I am lucky enough to have friends that are a part of this culture, and i am really excited to go and see their world.

another country i can’t wait to see is Georgia. their government has been on a strong path toward modernisation for a while now, and there is a huge english teaching initiative (Teach and Learn with Georgia) that also has the side effect of bringing in thousands of english speakers. 

there is one story that i find really exciting: the georgian traffic police force used to be very corrupt, treating the roads as their personal piggy bank. eventually the government issued an ultimatum: stop the bribery or i will fire everybody. it didn’t stop, and the government made good on their promise. about 30,000 officers were fired, from the top down. for about three months the entire country lived without traffic police. then they restructured everything about the force. one of these changes was a rule about foreigners, and now, whenever you feel in danger, you can ask a police officer to drive you anywhere in a 140km radius, for free. all you need to do is fill out a form.

so this is a country which is performing a radical experiment. they are doing everything they can to modernise themselves, and make their country more accessible. i would like to see how well it is working. also i have heard it is a really beautiful country, with amazing people.

a location i am fascinated by is Lake Baikal in Russia, the world’s oldest and deepest lake. two thirds of the plants and animals that live there are unique to the lake. it is so clear, you can see the bottom 40 metres down. it will still be very cold though, even during the summer, so i don’t know how much i will be able to interact with the lake. but whatever, i am nerd for these kinds of things.

i have always wanted to go to the mongolian steppes. i have these visions of me standing in the middle of a deserted road, seeing only empty plains in every direction, with nothing but my guitar to keep my company. i actually think that this picture will be quite easy to realise.

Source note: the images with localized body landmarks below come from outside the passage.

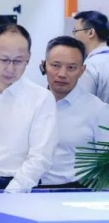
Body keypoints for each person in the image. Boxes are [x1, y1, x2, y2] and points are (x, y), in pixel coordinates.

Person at [0, 24, 57, 192]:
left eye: (19, 61)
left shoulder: (41, 98)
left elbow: (41, 156)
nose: (10, 68)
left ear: (29, 58)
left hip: (15, 188)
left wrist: (13, 191)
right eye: (4, 60)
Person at [39, 36, 109, 189]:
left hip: (75, 192)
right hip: (28, 191)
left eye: (71, 68)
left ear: (82, 71)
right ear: (44, 65)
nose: (62, 74)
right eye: (55, 65)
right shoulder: (32, 104)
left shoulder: (97, 110)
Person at [73, 11, 109, 103]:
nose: (74, 37)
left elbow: (82, 104)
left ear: (90, 33)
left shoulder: (91, 66)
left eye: (75, 31)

One of the biggest and most expensive side trips i am going to make is from China to South Korea and Japan (with ferries).

bizarrely enough, i became much more excited about going to SK after spending time in Seoul-Incheon airport during my layovers to and from NZ. it was by far the best airport i have had the pleasure of spending time in. free showers, computers, smoking rooms that were not disgusting, water fountains everywhere. and the workers were amazingly polite and genuine. and the cultural centres! you could go and make (and keep!) traditional crafts, watch concerts, and play traditional games. it was great, actually.

i usually hate airports, but this one i can support.

and Japan. even with the current radioactive state of affairs, i feel like my time spent there will be some of the most rewarding of the entire trip. Diego, a friend i met at the hitchhikers gathering in Portugal, wrote a fair bit about hitchhiking there, and made it sound wonderful - http://hitchwiki.org/en/Japan.

I think i might create a part two for this post later on.